• _PROBLEM_: Put the data below into a Markdown table with the columns Row and Line, giving each line its own numbered row, skipping blank lines and omitting the pictures.

• _ENTRIES SUPPLIED_:
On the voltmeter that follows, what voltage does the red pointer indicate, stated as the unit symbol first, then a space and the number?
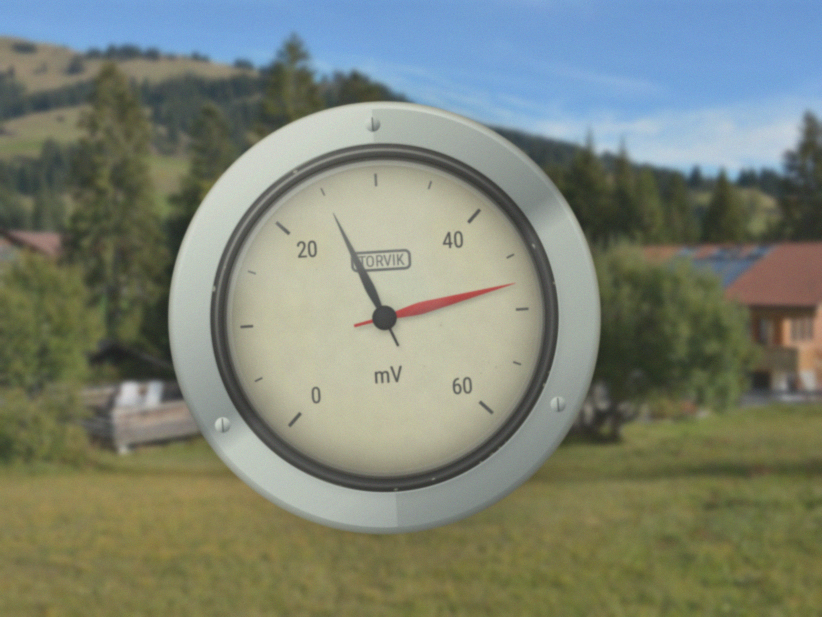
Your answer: mV 47.5
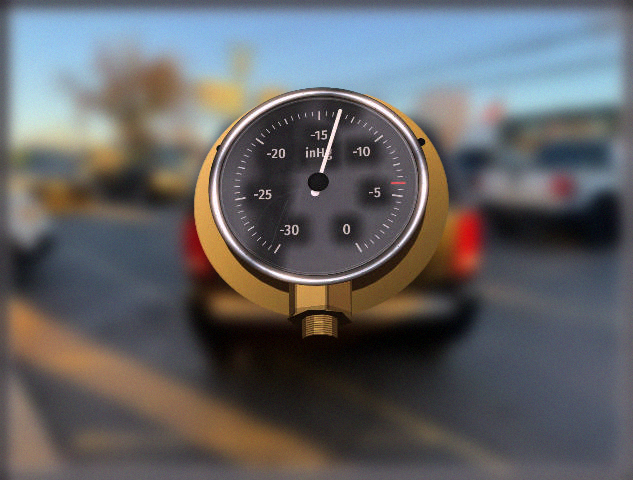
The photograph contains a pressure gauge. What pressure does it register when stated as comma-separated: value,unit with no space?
-13.5,inHg
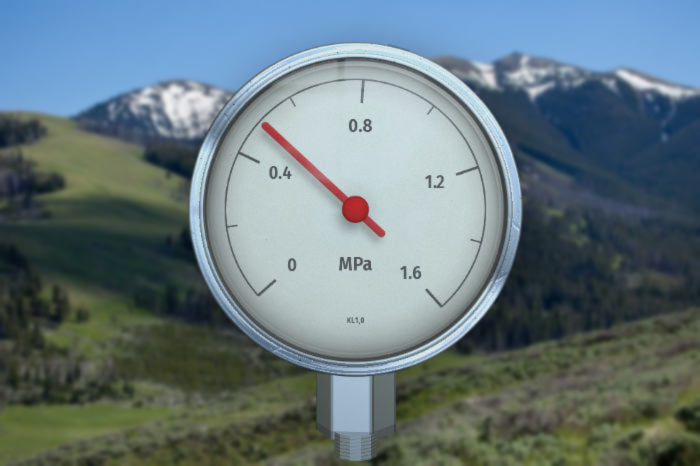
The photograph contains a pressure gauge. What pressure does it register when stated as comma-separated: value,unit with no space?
0.5,MPa
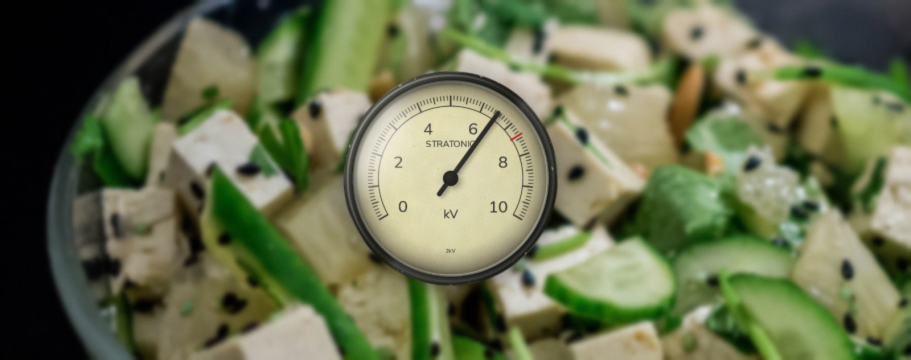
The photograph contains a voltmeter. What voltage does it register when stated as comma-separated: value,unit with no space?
6.5,kV
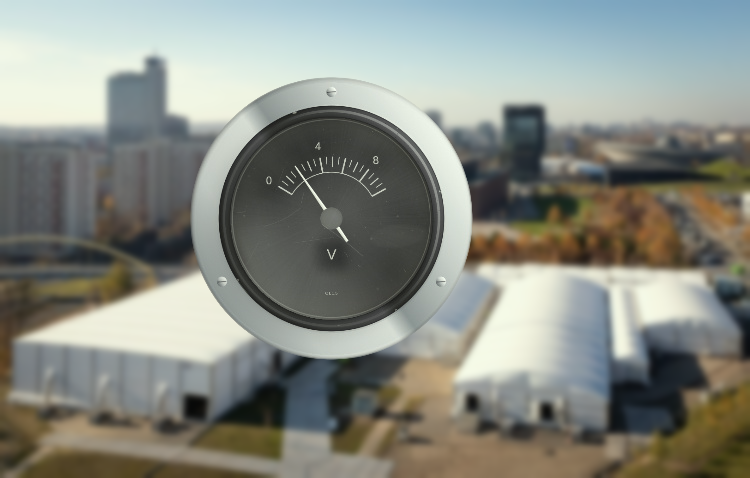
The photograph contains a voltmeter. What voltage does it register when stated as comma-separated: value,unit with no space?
2,V
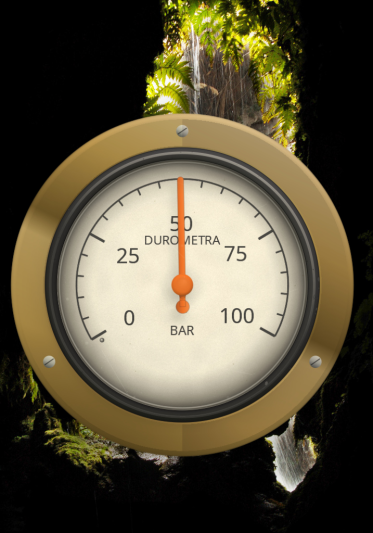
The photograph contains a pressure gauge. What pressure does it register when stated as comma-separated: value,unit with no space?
50,bar
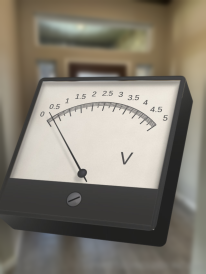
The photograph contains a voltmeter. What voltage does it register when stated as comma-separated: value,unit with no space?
0.25,V
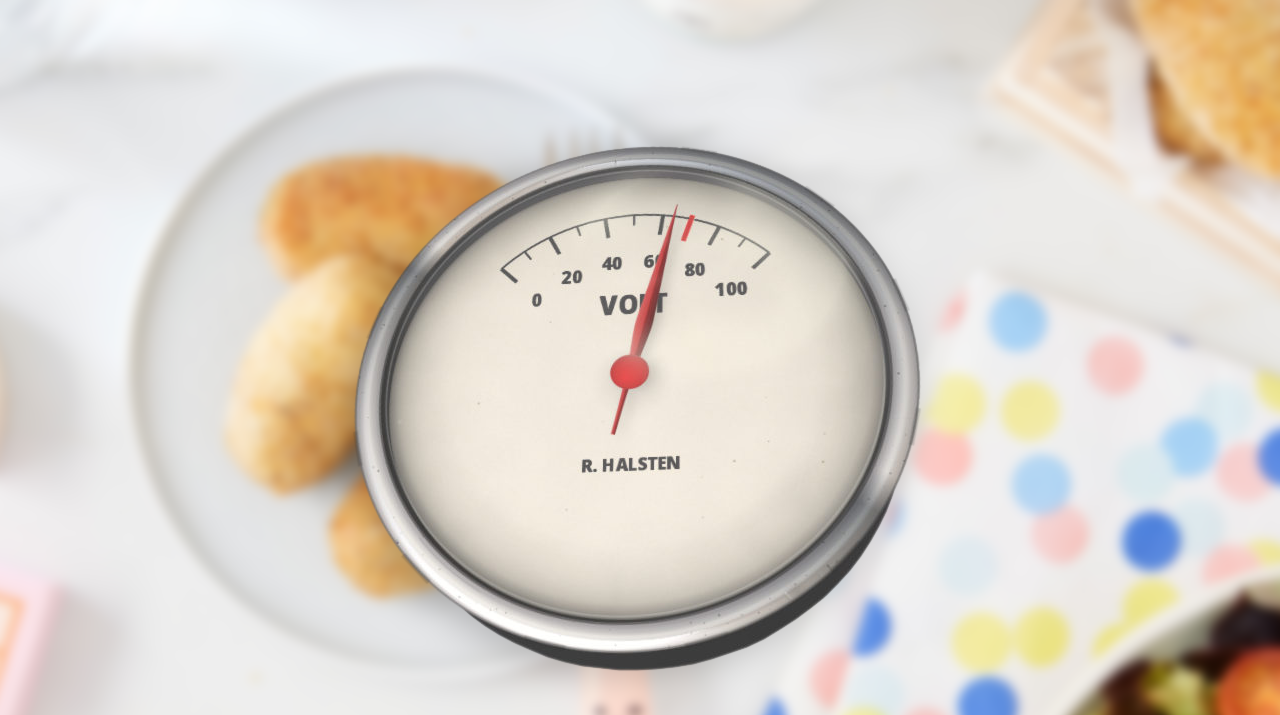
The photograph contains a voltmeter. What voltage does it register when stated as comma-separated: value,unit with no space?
65,V
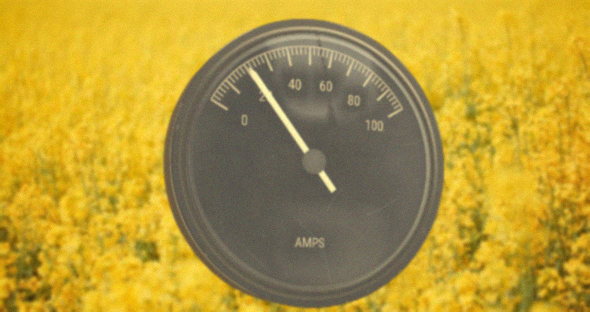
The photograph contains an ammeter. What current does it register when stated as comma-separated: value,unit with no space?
20,A
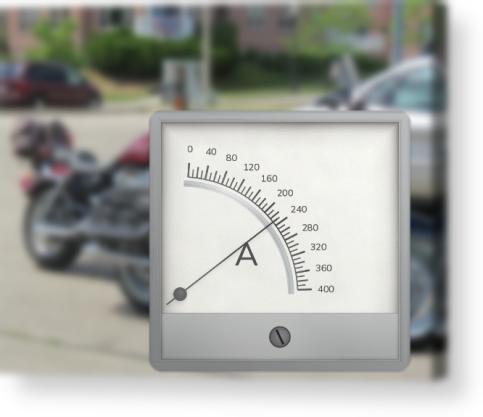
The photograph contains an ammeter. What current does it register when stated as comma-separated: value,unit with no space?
230,A
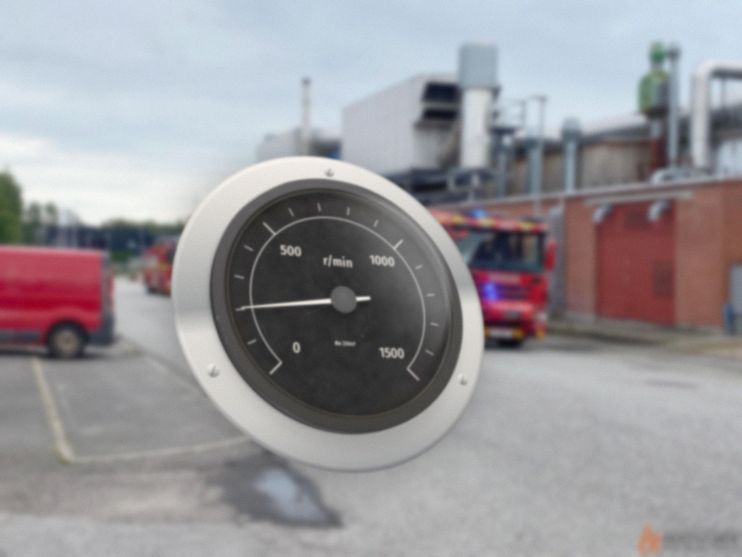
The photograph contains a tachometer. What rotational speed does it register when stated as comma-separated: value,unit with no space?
200,rpm
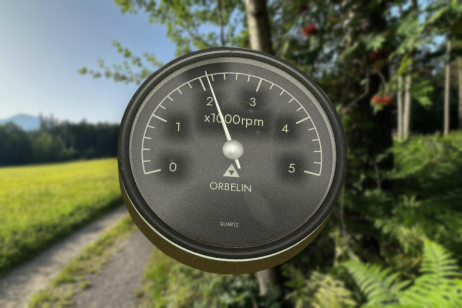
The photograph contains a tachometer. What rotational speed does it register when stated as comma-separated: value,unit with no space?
2100,rpm
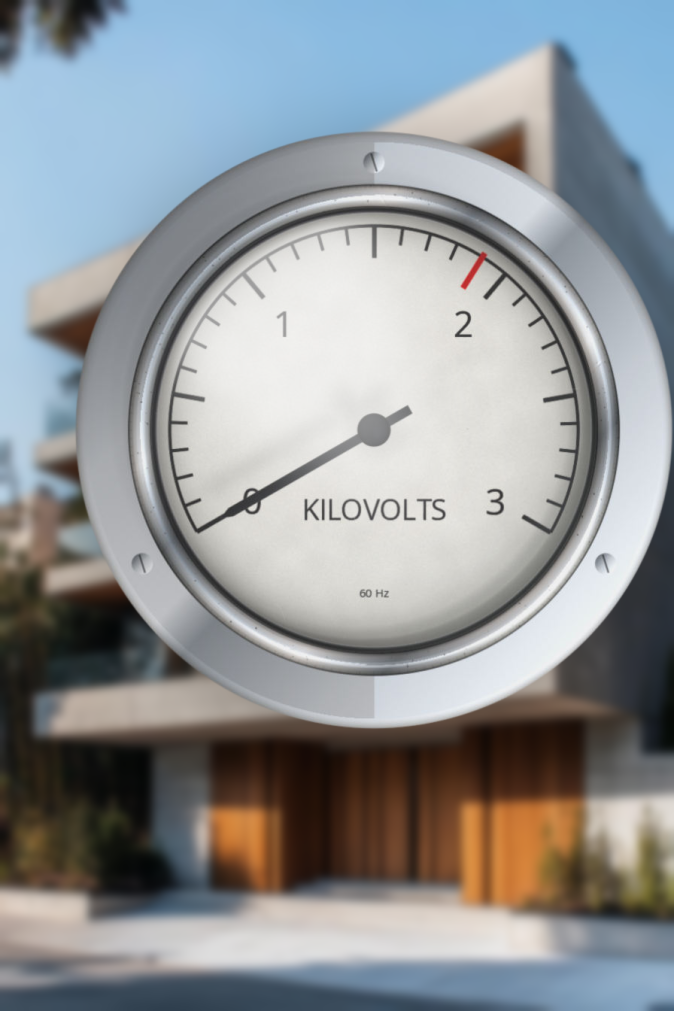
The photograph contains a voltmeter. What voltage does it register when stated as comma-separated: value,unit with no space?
0,kV
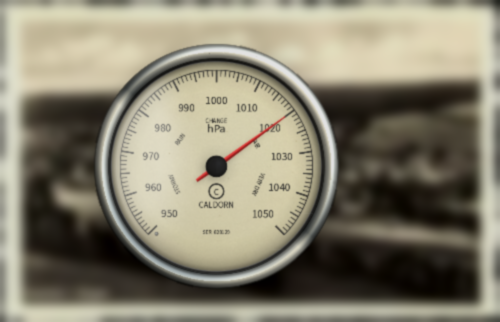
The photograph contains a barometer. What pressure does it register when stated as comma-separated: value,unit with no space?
1020,hPa
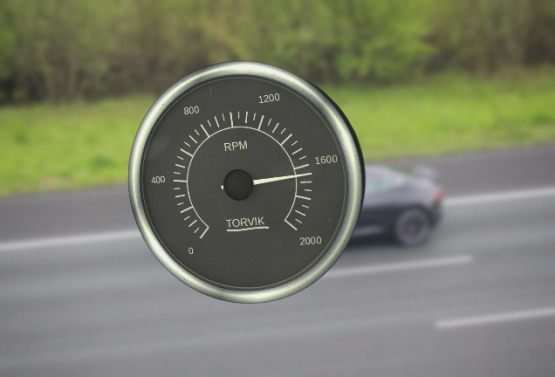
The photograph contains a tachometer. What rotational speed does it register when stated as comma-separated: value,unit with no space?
1650,rpm
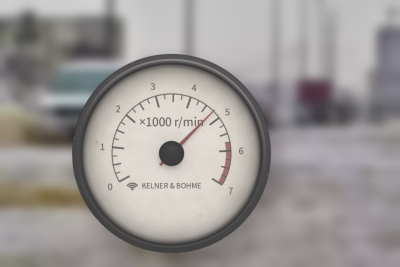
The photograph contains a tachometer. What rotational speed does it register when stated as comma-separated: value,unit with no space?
4750,rpm
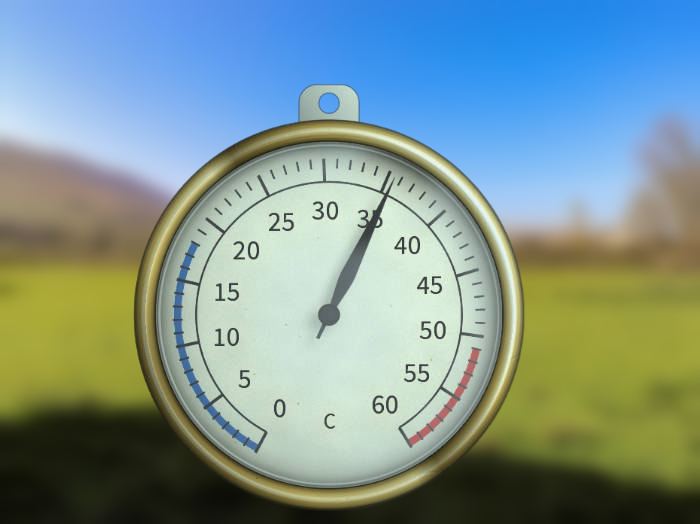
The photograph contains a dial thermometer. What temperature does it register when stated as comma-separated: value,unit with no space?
35.5,°C
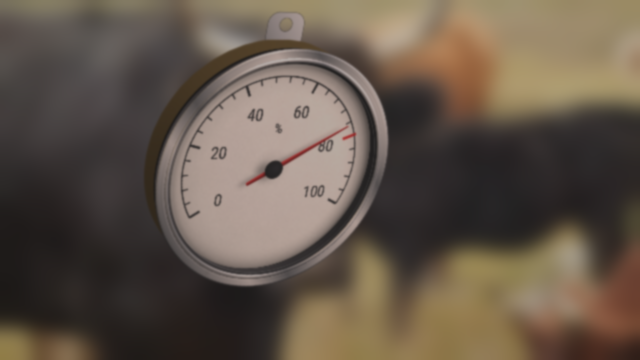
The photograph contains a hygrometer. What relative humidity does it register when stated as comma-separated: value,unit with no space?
76,%
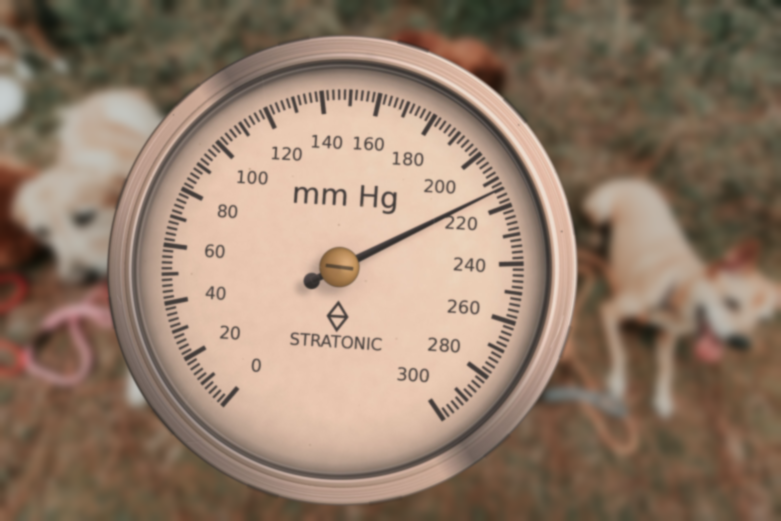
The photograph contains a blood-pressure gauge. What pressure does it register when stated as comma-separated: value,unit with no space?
214,mmHg
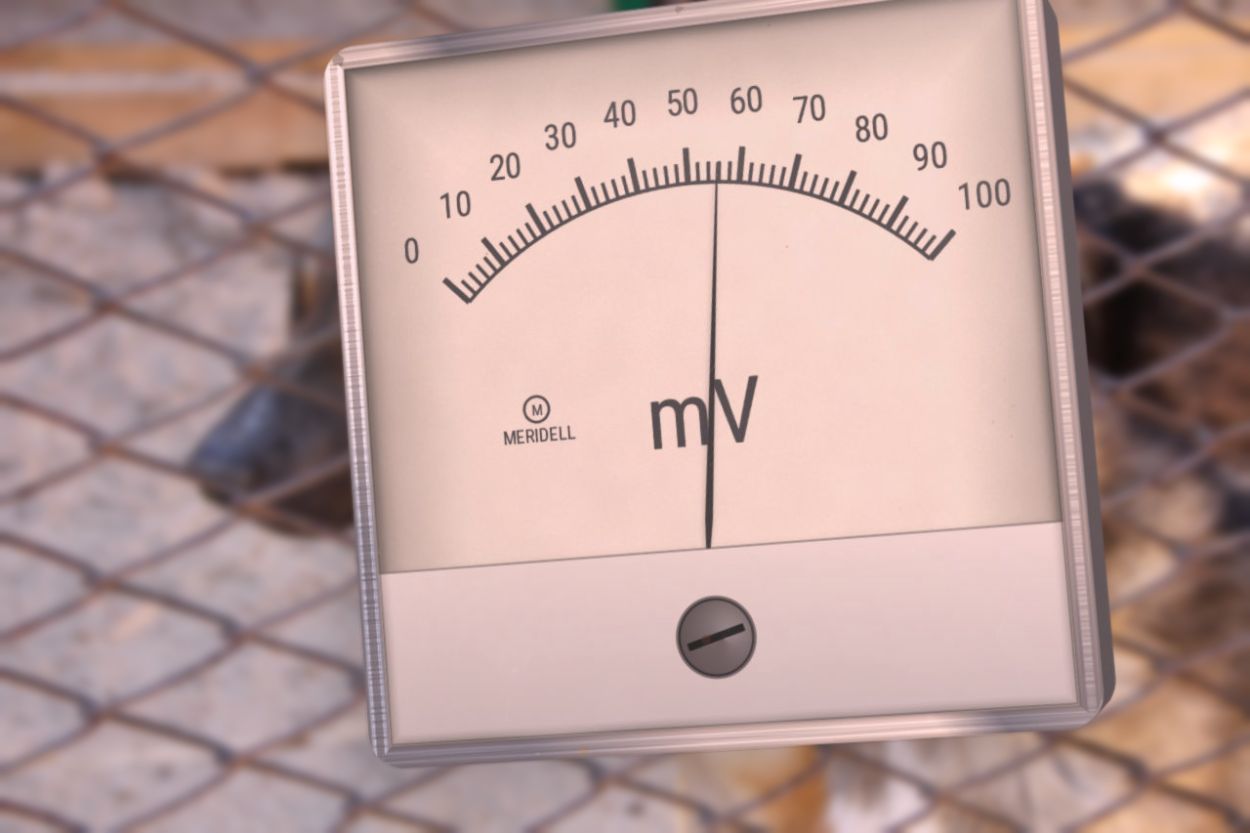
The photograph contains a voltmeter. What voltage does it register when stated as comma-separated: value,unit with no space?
56,mV
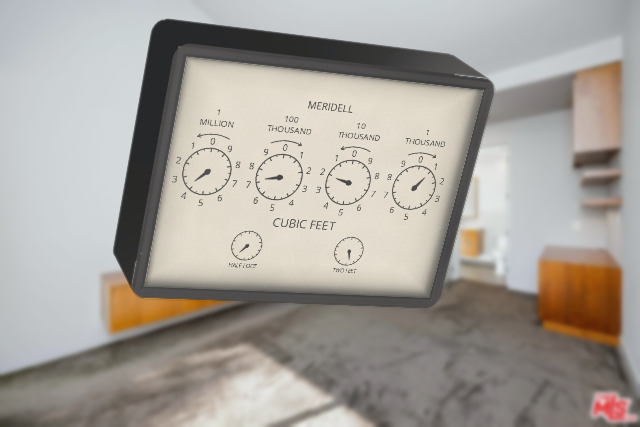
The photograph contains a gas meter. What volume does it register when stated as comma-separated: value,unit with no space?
372100,ft³
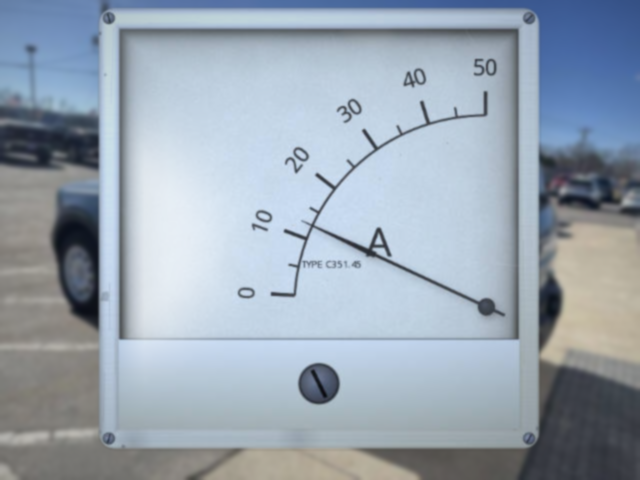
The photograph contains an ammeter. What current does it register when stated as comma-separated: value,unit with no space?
12.5,A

• _YOUR RESPONSE_:
| Row | Line |
|---|---|
| 1 | On the voltmeter that follows, what voltage does the red pointer indicate, stated as the unit symbol first, then a space and the number? |
| 2 | Your answer: mV 47.5 |
| 3 | The photograph contains a pressure gauge. What pressure does it register when stated as comma-separated: value,unit with no space? |
| 4 | -13.5,inHg |
| 5 | The photograph contains a pressure gauge. What pressure does it register when stated as comma-separated: value,unit with no space? |
| 6 | 0.5,MPa |
| 7 | The photograph contains a voltmeter. What voltage does it register when stated as comma-separated: value,unit with no space? |
| 8 | 6.5,kV |
| 9 | The photograph contains a voltmeter. What voltage does it register when stated as comma-separated: value,unit with no space? |
| 10 | 2,V |
| 11 | The photograph contains a pressure gauge. What pressure does it register when stated as comma-separated: value,unit with no space? |
| 12 | 50,bar |
| 13 | The photograph contains a voltmeter. What voltage does it register when stated as comma-separated: value,unit with no space? |
| 14 | 0.25,V |
| 15 | The photograph contains a voltmeter. What voltage does it register when stated as comma-separated: value,unit with no space? |
| 16 | 65,V |
| 17 | The photograph contains an ammeter. What current does it register when stated as comma-separated: value,unit with no space? |
| 18 | 20,A |
| 19 | The photograph contains an ammeter. What current does it register when stated as comma-separated: value,unit with no space? |
| 20 | 230,A |
| 21 | The photograph contains a tachometer. What rotational speed does it register when stated as comma-separated: value,unit with no space? |
| 22 | 200,rpm |
| 23 | The photograph contains a tachometer. What rotational speed does it register when stated as comma-separated: value,unit with no space? |
| 24 | 2100,rpm |
| 25 | The photograph contains a voltmeter. What voltage does it register when stated as comma-separated: value,unit with no space? |
| 26 | 0,kV |
| 27 | The photograph contains a barometer. What pressure does it register when stated as comma-separated: value,unit with no space? |
| 28 | 1020,hPa |
| 29 | The photograph contains a tachometer. What rotational speed does it register when stated as comma-separated: value,unit with no space? |
| 30 | 1650,rpm |
| 31 | The photograph contains a tachometer. What rotational speed does it register when stated as comma-separated: value,unit with no space? |
| 32 | 4750,rpm |
| 33 | The photograph contains a dial thermometer. What temperature does it register when stated as comma-separated: value,unit with no space? |
| 34 | 35.5,°C |
| 35 | The photograph contains a hygrometer. What relative humidity does it register when stated as comma-separated: value,unit with no space? |
| 36 | 76,% |
| 37 | The photograph contains a blood-pressure gauge. What pressure does it register when stated as comma-separated: value,unit with no space? |
| 38 | 214,mmHg |
| 39 | The photograph contains a voltmeter. What voltage does it register when stated as comma-separated: value,unit with no space? |
| 40 | 56,mV |
| 41 | The photograph contains a gas meter. What volume does it register when stated as comma-separated: value,unit with no space? |
| 42 | 372100,ft³ |
| 43 | The photograph contains an ammeter. What current does it register when stated as comma-separated: value,unit with no space? |
| 44 | 12.5,A |